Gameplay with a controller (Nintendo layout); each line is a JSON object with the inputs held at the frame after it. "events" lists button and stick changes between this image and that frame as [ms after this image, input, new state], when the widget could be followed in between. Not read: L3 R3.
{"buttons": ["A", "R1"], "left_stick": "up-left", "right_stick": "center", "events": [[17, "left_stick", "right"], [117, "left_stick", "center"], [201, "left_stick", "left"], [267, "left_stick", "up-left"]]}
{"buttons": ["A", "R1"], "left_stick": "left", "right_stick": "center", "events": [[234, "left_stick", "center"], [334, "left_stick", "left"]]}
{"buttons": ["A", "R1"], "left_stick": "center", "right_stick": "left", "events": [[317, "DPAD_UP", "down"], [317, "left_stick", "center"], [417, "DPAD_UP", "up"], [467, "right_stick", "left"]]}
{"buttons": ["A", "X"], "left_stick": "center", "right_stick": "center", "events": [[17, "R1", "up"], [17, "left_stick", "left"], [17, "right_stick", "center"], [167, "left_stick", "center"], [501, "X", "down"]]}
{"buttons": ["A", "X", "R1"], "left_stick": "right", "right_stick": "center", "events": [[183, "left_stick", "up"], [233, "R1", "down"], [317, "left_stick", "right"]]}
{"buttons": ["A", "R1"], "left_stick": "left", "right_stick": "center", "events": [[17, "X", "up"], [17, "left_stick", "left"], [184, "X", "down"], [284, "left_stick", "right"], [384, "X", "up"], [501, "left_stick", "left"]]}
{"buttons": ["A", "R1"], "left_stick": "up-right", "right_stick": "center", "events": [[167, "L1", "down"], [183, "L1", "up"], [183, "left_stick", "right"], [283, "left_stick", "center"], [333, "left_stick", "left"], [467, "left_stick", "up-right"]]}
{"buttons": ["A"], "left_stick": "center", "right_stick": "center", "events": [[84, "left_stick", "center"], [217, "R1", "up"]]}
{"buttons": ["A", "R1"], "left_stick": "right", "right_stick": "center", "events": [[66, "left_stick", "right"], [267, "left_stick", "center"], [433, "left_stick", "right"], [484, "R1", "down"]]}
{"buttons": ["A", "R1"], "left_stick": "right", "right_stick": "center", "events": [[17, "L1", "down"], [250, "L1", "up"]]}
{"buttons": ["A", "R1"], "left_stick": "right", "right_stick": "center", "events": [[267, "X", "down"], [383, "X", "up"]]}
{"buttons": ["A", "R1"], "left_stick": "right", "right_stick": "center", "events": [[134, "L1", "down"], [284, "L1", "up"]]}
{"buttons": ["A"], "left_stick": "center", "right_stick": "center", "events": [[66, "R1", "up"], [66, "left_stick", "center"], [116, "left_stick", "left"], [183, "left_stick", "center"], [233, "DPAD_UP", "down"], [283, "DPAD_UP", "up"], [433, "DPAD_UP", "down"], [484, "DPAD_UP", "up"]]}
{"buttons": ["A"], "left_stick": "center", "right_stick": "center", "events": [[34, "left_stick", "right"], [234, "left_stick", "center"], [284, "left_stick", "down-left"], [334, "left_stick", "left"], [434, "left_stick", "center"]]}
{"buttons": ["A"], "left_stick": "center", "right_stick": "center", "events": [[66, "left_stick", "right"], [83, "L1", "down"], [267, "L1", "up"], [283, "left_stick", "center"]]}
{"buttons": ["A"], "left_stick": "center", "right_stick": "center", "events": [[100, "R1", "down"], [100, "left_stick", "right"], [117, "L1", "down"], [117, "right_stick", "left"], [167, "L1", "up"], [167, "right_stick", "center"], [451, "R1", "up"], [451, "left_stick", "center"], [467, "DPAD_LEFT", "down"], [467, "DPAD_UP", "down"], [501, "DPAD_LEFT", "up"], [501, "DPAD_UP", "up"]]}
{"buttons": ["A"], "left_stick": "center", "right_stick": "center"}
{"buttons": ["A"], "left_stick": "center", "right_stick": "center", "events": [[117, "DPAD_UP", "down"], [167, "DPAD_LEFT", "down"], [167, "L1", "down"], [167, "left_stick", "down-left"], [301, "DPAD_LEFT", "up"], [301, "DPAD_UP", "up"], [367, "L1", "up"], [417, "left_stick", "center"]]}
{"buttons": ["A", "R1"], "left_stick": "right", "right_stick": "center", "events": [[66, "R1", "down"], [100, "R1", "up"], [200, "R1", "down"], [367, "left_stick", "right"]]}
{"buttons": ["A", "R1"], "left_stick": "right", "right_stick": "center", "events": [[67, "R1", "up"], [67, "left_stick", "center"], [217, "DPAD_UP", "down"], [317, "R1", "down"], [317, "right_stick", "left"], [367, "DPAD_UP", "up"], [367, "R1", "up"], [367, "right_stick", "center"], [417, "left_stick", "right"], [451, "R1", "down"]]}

☆ ☆ ☆ ☆ ☆ ☆ ☆

Task statement ->
For this exercise, output the entries above exactly as written.

Answer box ->
Gameplay with a controller (Nintendo layout); each line is a JSON object with the inputs held at the frame after it. "events" lists button and stick changes between this image and that frame as [ms after this image, input, new state], when the widget could be followed in between. Not read: L3 R3.
{"buttons": ["A", "R1"], "left_stick": "up-left", "right_stick": "center", "events": [[17, "left_stick", "right"], [117, "left_stick", "center"], [201, "left_stick", "left"], [267, "left_stick", "up-left"]]}
{"buttons": ["A", "R1"], "left_stick": "left", "right_stick": "center", "events": [[234, "left_stick", "center"], [334, "left_stick", "left"]]}
{"buttons": ["A", "R1"], "left_stick": "center", "right_stick": "left", "events": [[317, "DPAD_UP", "down"], [317, "left_stick", "center"], [417, "DPAD_UP", "up"], [467, "right_stick", "left"]]}
{"buttons": ["A", "X"], "left_stick": "center", "right_stick": "center", "events": [[17, "R1", "up"], [17, "left_stick", "left"], [17, "right_stick", "center"], [167, "left_stick", "center"], [501, "X", "down"]]}
{"buttons": ["A", "X", "R1"], "left_stick": "right", "right_stick": "center", "events": [[183, "left_stick", "up"], [233, "R1", "down"], [317, "left_stick", "right"]]}
{"buttons": ["A", "R1"], "left_stick": "left", "right_stick": "center", "events": [[17, "X", "up"], [17, "left_stick", "left"], [184, "X", "down"], [284, "left_stick", "right"], [384, "X", "up"], [501, "left_stick", "left"]]}
{"buttons": ["A", "R1"], "left_stick": "up-right", "right_stick": "center", "events": [[167, "L1", "down"], [183, "L1", "up"], [183, "left_stick", "right"], [283, "left_stick", "center"], [333, "left_stick", "left"], [467, "left_stick", "up-right"]]}
{"buttons": ["A"], "left_stick": "center", "right_stick": "center", "events": [[84, "left_stick", "center"], [217, "R1", "up"]]}
{"buttons": ["A", "R1"], "left_stick": "right", "right_stick": "center", "events": [[66, "left_stick", "right"], [267, "left_stick", "center"], [433, "left_stick", "right"], [484, "R1", "down"]]}
{"buttons": ["A", "R1"], "left_stick": "right", "right_stick": "center", "events": [[17, "L1", "down"], [250, "L1", "up"]]}
{"buttons": ["A", "R1"], "left_stick": "right", "right_stick": "center", "events": [[267, "X", "down"], [383, "X", "up"]]}
{"buttons": ["A", "R1"], "left_stick": "right", "right_stick": "center", "events": [[134, "L1", "down"], [284, "L1", "up"]]}
{"buttons": ["A"], "left_stick": "center", "right_stick": "center", "events": [[66, "R1", "up"], [66, "left_stick", "center"], [116, "left_stick", "left"], [183, "left_stick", "center"], [233, "DPAD_UP", "down"], [283, "DPAD_UP", "up"], [433, "DPAD_UP", "down"], [484, "DPAD_UP", "up"]]}
{"buttons": ["A"], "left_stick": "center", "right_stick": "center", "events": [[34, "left_stick", "right"], [234, "left_stick", "center"], [284, "left_stick", "down-left"], [334, "left_stick", "left"], [434, "left_stick", "center"]]}
{"buttons": ["A"], "left_stick": "center", "right_stick": "center", "events": [[66, "left_stick", "right"], [83, "L1", "down"], [267, "L1", "up"], [283, "left_stick", "center"]]}
{"buttons": ["A"], "left_stick": "center", "right_stick": "center", "events": [[100, "R1", "down"], [100, "left_stick", "right"], [117, "L1", "down"], [117, "right_stick", "left"], [167, "L1", "up"], [167, "right_stick", "center"], [451, "R1", "up"], [451, "left_stick", "center"], [467, "DPAD_LEFT", "down"], [467, "DPAD_UP", "down"], [501, "DPAD_LEFT", "up"], [501, "DPAD_UP", "up"]]}
{"buttons": ["A"], "left_stick": "center", "right_stick": "center"}
{"buttons": ["A"], "left_stick": "center", "right_stick": "center", "events": [[117, "DPAD_UP", "down"], [167, "DPAD_LEFT", "down"], [167, "L1", "down"], [167, "left_stick", "down-left"], [301, "DPAD_LEFT", "up"], [301, "DPAD_UP", "up"], [367, "L1", "up"], [417, "left_stick", "center"]]}
{"buttons": ["A", "R1"], "left_stick": "right", "right_stick": "center", "events": [[66, "R1", "down"], [100, "R1", "up"], [200, "R1", "down"], [367, "left_stick", "right"]]}
{"buttons": ["A", "R1"], "left_stick": "right", "right_stick": "center", "events": [[67, "R1", "up"], [67, "left_stick", "center"], [217, "DPAD_UP", "down"], [317, "R1", "down"], [317, "right_stick", "left"], [367, "DPAD_UP", "up"], [367, "R1", "up"], [367, "right_stick", "center"], [417, "left_stick", "right"], [451, "R1", "down"]]}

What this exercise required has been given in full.